Выбранный отрывок –

= = = = = = =

Вахмистр Каргин приотстал от сотни и под смех, прокатившийся по рядам казаков, опустил пику.
– Беги, а то заколю!..
Еврей испуганно зевнул и побежал. Вахмистр догнал его, сзади рубанул плетью. Григорий видел, как еврей споткнулся и, закрывая лицо ладонями, повернулся к вахмистру. Сквозь тонкие пальцы его цевкой брызнула кровь.
– За что?.. – рыдающим голосом крикнул он.
Вахмистр, масля в улыбке круглые, как казённые пуговицы, коршунячьи глаза, ответил, отъезжая:
– Не ходи босой, дурак!»
В этой сильнейшей, казалось бы, лишённой авторской оценки сцене ясно одно: казаки, причём все без исключения, относятся к еврейству с насмешливым презрением. И Григорий в этой казачьей массе растворён.
То, что ударивший еврея вахмистр автору отвратителен, понятно из внешнего его описания: он «маслит» беспощадные и злые «коршунячьи» глаза, круглые «как казённые пуговицы». Но насколько же, по-гоголевски выписанный, жалок сам этот еврей, словно бы лишённый человеческого достоинства: с его подобострастием, с его судорогами по жалкому лицу, с его тонкой щелью рта – «раззявленной» криком. Не человек, а больная птица.
В схожей интонации выписана следующая сцена.
«Старый, пейсатый, с вывернутым веком еврей встретил казаков поклонами.
– Пиво есть?
– Уже нет, господин ко`зак.
– Мы за деньги.
– Езус-Мария, да разве я… Ах, господин ко`зак, верьте честному еврею, нет пива!
– Брешешь ты, жид!
– Та, пан ко`зак! Я уже говорю.
– Ты вот чего… – досадливо перебил Крючков и полез в карман шароваров за потёртым кошельком. – Ты дай нам, а то ругаться зачну!
Еврей мизинцем прижал к ладони монету, опустил вывернутое трубочкой веко и пошёл в сени.
Спустя минуту принёс влажную, с ячменной шелухой на стенках, бутылку водки.
– А говорил – нету. Эх ты, папаша!»
Еврей – лукав, казак не верит ему никогда и порой поделом.
Повстанческое движение на Дону сразу было настояно на антисемитизме как одной из составляющих. Казаки, принявшие большевистскую сторону, должны были как-то выправить своё отношение к еврейству.
На первом съезде казаков-фронтовиков в 1918 году происходит следующий разговор между Мелеховым и Токиным:
«– Кто это? – вытягивая граблястую руку, допытывался у Григория Христоня.

= = = = = = =

Материал –
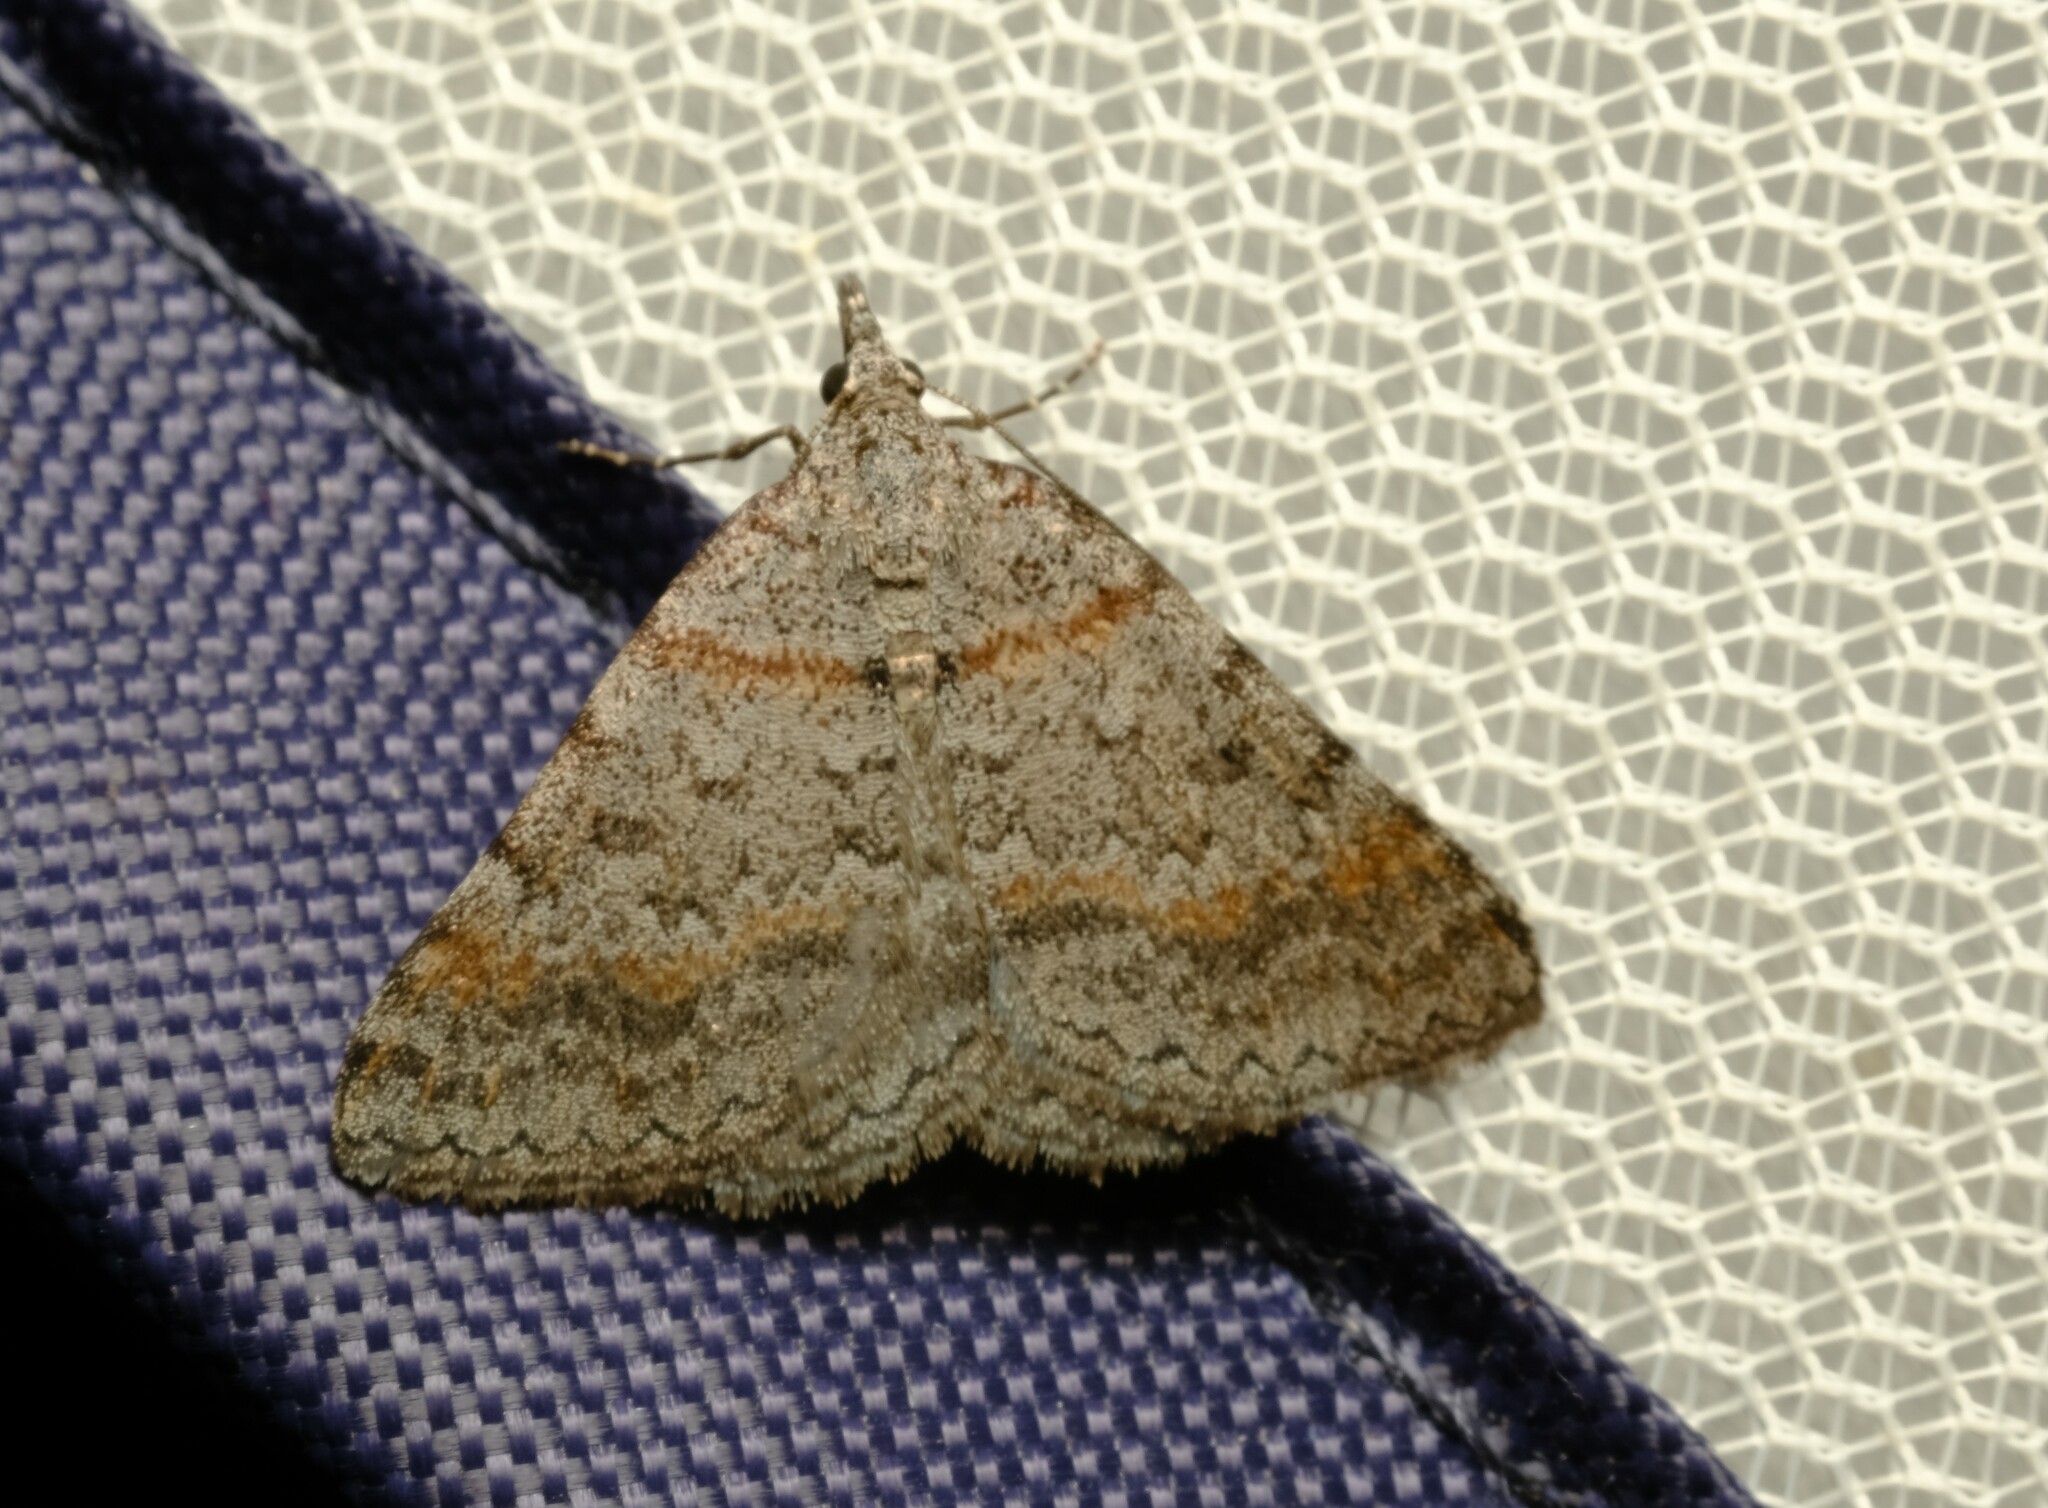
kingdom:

= = = = = = =

Вопросы –
• A. Выпишите из отрывка о казаках и еврействе кусок от «В схожей интонации» до «пошёл в сени.».
• B. В каком году, согласно отрывку о казаках и еврействе, прошёл первый съезд казаков-фронтовиков?
• C. Продолжите отрывок о казаках и еврействе, начиная сразу после его последней фразы.

Ожидаемые ответы –
• A.
В схожей интонации выписана следующая сцена.
«Старый, пейсатый, с вывернутым веком еврей встретил казаков поклонами.
– Пиво есть?
– Уже нет, господин ко`зак.
– Мы за деньги.
– Езус-Мария, да разве я… Ах, господин ко`зак, верьте честному еврею, нет пива!
– Брешешь ты, жид!
– Та, пан ко`зак! Я уже говорю.
– Ты вот чего… – досадливо перебил Крючков и полез в карман шароваров за потёртым кошельком. – Ты дай нам, а то ругаться зачну!
Еврей мизинцем прижал к ладони монету, опустил вывернутое трубочкой веко и пошёл в сени.

• B. В 1918 году.

• C.
– Щаденко. Командир у большевиков.
– А это?
– Мандельштам.
– Откель?
– С Москвы».
Никакой необходимости у автора называть Мандельштама из Москвы – нет. Но Шолохов упоминает эту фамилию, отлично понимая, зачем это делает: казаки решают свою судьбу, но за этим присматривают еврей Мандельштам и хохол Щаденко.
Большевик и казак Михаил Кривошлыков, приехавший с Подтёлковым в Новочеркасск провозгласить власть большевиков, на вопрос Каледина: «Как понимать вас, когда во главе Совета стоят Нахамкесы и им подобные?» – у Шолохова отвечает:
«– Им доверила Россия, – доверяем и мы!
– Будете ли иметь с ними сношения?
– Да!»
Ответная реакция была неизбежной.
Старый казак, призывая земляков к антисоветскому восстанию, говорит: «Отцов и дедов ваших расстреливают, имущество ваше забирают, над вашей верой смеются жидовские комиссары…»
Попадает в плен отряд Подтёлкова и Кривошлыкова: «Февралев, старик-старообрядец Милютинской станицы, вскочил, как подкинутый пружиной.
– Расстрелять! Всех! – Он по-оглашенному затряс головой; оглядывая всех изуверским косящим взглядом, давясь слюной, закричал: – Нету им, христопродавцам, милости! Жиды какие из них есть – убить!.. Убить!.. Распять их!.. В огне их!..»
Показателен последний, в день казни, разговор Подтёлкова с Мелеховым.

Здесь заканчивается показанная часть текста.